Can you imagine different devices?
Can you imagine how different our phones and other devices would be if they weren’t designed in Silicon Valley, where the individual is the center of the universe, where winning is always the goal?
Can you imagine how our mindsets would shift if our apps didn’t care about crushing it and smashing it, and replaced leaderboards with collaborative sessions?
If our phones stayed silent when we’re together and don’t need to be nudged to buy more of the stuff we don’t need.
What kind of apps would we build if we didn’t have to fund our own existence and could instead spend more time building what we care about?

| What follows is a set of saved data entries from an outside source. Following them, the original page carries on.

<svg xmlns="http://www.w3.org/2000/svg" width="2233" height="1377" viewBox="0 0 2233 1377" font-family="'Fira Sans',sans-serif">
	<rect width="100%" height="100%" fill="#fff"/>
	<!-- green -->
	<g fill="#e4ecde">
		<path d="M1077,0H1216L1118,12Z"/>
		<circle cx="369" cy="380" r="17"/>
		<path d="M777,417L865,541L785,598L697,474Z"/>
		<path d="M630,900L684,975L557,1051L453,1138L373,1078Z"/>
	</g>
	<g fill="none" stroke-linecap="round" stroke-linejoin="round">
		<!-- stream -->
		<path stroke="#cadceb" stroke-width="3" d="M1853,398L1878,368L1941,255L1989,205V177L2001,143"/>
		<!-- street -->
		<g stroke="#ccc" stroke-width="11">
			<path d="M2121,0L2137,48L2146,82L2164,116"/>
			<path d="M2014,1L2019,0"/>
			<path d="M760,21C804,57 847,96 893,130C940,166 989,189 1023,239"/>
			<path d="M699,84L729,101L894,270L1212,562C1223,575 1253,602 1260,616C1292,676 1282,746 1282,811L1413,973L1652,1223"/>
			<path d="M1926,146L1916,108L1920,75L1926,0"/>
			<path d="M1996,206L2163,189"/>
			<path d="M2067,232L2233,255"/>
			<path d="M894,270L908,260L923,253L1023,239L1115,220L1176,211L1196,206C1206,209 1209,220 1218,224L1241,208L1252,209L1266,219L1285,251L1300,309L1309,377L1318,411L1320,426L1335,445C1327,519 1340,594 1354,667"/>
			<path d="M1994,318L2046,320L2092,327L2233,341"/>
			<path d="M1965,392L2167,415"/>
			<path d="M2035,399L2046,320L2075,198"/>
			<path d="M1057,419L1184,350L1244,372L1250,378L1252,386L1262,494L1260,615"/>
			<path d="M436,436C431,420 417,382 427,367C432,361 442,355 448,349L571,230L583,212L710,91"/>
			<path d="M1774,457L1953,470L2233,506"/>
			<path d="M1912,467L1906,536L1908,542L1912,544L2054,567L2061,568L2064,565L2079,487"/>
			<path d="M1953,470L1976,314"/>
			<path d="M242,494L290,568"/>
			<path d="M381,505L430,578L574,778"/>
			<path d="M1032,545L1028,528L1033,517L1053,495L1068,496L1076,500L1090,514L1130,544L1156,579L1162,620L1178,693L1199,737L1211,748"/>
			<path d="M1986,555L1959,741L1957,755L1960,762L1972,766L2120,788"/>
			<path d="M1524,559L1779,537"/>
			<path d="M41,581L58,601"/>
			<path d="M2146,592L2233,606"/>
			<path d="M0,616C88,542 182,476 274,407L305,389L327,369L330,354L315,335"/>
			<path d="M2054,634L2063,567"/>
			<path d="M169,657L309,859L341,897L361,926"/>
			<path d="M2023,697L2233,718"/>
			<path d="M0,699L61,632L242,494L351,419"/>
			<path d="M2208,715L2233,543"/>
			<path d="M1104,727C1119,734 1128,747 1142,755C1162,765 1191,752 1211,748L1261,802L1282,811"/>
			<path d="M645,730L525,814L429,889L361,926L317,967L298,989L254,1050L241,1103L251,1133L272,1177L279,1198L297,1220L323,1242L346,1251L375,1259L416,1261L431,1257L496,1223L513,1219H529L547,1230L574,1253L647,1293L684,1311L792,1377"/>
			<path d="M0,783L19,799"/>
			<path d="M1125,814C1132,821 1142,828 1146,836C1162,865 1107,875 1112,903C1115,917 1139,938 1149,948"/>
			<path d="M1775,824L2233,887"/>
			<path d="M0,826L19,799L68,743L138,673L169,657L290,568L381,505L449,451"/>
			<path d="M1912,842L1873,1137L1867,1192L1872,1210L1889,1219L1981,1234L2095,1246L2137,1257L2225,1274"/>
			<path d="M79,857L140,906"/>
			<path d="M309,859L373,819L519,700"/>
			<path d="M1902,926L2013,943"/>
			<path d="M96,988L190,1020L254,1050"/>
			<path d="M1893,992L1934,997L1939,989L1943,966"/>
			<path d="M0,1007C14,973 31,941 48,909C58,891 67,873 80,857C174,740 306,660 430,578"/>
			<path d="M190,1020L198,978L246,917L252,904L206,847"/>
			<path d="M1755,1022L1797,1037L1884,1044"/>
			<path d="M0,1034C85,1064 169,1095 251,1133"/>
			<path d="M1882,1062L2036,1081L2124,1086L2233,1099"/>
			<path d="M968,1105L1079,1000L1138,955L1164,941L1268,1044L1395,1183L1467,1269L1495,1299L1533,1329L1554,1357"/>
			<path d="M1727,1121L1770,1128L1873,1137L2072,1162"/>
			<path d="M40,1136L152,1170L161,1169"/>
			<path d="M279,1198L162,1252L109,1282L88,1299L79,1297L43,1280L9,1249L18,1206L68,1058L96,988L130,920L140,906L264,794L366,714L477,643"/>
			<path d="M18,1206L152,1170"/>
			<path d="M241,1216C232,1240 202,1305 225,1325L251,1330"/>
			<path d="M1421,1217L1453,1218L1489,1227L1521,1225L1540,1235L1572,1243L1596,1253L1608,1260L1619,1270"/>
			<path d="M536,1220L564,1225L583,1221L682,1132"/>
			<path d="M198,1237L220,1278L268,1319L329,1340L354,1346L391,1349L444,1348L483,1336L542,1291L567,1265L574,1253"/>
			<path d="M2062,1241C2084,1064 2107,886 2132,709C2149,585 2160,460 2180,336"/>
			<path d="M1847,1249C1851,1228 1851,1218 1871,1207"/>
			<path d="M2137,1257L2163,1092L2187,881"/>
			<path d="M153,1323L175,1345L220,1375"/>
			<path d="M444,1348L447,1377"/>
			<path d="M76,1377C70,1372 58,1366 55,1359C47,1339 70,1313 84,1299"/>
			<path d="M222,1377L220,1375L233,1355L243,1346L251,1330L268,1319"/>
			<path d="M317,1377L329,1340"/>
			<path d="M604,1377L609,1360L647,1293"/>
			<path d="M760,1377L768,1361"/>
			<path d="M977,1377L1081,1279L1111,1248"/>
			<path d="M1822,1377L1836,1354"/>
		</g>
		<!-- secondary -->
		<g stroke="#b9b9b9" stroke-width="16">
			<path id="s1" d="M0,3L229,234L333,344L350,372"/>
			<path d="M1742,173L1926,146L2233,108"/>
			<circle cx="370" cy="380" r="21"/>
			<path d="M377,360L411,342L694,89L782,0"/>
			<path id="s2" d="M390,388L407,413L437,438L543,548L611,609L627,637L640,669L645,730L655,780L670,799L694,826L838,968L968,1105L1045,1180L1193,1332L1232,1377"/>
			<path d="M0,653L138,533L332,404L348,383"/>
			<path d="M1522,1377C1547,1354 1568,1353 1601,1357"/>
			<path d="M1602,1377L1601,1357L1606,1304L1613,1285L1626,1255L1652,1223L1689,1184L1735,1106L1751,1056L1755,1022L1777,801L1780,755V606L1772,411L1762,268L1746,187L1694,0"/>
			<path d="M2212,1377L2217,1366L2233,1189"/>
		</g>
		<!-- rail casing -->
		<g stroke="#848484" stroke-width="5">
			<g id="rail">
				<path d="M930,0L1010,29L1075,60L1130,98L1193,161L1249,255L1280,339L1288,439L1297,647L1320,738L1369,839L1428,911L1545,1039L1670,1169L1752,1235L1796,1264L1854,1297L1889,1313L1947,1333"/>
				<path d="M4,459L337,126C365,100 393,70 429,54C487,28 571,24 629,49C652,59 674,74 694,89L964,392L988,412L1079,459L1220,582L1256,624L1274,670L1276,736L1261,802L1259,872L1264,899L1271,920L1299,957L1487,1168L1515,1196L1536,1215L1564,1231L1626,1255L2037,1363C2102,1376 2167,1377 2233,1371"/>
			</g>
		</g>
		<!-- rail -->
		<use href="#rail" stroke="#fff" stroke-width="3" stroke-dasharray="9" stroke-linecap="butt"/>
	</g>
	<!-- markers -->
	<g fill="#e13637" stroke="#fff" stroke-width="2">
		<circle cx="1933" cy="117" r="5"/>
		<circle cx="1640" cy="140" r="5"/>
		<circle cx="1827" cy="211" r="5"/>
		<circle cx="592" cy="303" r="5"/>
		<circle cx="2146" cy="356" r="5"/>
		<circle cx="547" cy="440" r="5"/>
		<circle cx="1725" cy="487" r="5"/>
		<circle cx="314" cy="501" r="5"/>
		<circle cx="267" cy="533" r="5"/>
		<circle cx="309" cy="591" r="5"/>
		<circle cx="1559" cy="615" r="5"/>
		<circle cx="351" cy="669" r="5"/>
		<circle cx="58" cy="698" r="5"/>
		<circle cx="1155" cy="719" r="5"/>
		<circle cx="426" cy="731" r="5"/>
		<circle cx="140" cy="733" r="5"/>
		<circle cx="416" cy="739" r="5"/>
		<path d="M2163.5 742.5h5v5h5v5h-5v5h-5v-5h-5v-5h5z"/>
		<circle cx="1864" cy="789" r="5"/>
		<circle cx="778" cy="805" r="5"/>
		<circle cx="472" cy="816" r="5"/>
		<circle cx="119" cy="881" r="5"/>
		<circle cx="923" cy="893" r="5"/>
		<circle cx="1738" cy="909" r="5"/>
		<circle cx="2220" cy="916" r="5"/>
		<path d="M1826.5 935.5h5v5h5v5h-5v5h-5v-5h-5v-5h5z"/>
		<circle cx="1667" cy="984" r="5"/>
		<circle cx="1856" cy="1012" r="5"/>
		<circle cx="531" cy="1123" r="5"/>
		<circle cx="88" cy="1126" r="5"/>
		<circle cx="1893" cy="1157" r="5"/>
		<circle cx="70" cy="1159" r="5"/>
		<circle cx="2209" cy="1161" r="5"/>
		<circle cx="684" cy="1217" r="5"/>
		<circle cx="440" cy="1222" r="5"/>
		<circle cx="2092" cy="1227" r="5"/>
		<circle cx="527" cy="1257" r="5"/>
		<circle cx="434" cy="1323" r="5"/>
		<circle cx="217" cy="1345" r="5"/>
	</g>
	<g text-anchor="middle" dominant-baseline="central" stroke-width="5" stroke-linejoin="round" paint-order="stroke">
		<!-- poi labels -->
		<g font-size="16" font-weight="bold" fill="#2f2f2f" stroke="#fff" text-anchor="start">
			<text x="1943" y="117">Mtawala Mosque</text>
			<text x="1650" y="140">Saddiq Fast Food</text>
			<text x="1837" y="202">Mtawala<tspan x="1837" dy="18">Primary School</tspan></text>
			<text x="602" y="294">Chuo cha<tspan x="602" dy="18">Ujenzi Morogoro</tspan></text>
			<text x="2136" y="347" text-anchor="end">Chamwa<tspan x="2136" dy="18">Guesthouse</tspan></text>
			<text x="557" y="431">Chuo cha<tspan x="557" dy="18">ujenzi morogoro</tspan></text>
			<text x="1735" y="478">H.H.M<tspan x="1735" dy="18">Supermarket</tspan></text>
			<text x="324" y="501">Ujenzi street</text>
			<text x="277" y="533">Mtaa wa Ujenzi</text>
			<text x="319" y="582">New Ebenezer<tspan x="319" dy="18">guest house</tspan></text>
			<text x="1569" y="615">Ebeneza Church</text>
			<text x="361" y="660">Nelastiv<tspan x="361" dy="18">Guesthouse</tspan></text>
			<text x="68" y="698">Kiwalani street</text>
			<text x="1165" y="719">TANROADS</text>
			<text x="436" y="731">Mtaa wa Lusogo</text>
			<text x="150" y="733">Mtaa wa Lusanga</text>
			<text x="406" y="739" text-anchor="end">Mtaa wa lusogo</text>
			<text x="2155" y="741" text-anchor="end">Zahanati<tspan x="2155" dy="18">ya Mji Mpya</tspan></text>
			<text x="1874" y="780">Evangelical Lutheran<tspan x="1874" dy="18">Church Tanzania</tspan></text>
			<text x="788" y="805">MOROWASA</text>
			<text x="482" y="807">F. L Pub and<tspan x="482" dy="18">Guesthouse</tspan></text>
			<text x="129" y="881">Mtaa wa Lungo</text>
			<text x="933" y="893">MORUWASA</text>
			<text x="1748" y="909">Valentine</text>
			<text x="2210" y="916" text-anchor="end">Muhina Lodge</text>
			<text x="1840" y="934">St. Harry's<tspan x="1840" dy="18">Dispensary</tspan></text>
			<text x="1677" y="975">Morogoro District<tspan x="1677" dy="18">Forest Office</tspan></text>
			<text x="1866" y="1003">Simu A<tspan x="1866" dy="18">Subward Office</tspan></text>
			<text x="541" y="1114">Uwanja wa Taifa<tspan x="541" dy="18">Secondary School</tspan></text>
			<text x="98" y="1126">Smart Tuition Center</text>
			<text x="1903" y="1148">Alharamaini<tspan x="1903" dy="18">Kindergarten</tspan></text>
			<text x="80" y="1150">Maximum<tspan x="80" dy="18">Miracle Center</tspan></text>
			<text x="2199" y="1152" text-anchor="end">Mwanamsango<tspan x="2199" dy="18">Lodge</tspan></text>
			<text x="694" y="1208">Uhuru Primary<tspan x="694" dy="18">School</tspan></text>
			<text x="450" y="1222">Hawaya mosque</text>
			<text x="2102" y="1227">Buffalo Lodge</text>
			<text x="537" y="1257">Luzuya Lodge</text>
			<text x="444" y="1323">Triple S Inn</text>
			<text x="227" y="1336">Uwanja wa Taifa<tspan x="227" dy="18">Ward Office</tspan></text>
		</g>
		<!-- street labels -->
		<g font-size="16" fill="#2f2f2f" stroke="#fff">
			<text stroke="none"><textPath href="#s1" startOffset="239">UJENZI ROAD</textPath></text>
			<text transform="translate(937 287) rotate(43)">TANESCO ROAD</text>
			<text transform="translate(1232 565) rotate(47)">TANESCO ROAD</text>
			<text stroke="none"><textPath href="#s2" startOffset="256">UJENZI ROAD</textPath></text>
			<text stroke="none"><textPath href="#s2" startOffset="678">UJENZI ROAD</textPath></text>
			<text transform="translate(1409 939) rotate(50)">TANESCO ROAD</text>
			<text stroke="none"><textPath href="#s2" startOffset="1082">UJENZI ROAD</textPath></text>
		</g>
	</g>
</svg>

Would we even build apps or just spend more time with each other, exploring and learning together?
What if our phones, these magical little computing devices, actually helped us to learn more about the world around us, instead of being a distraction from boredom, a way to escape discomfort.
I do love the way we can now learn from different perspectives and collaborate across timezones, but why are we only doing it under the guise of productivity or by risking the wrath of trolls?
Why is it all for profit, public discussion a place to vent frustrations, why are comments so toxic, and why is it that we cannot have nice things on the internet?
Why are we measured, compared, disliked, pitied against each other by algorithms that try to keep us glued to our screens, selling our attention to the highest bidder?
There’s values baked into the operating systems and devices we use every day. And there are other ways to think about the world where the individual is not the center of the universe and profit not the only guiding force of innovation.
Let’s make the collective decision to question the assumptions, and build technology that empowers rather than divides, that invites collaboration rather than competition, that supports thriving rather than winning.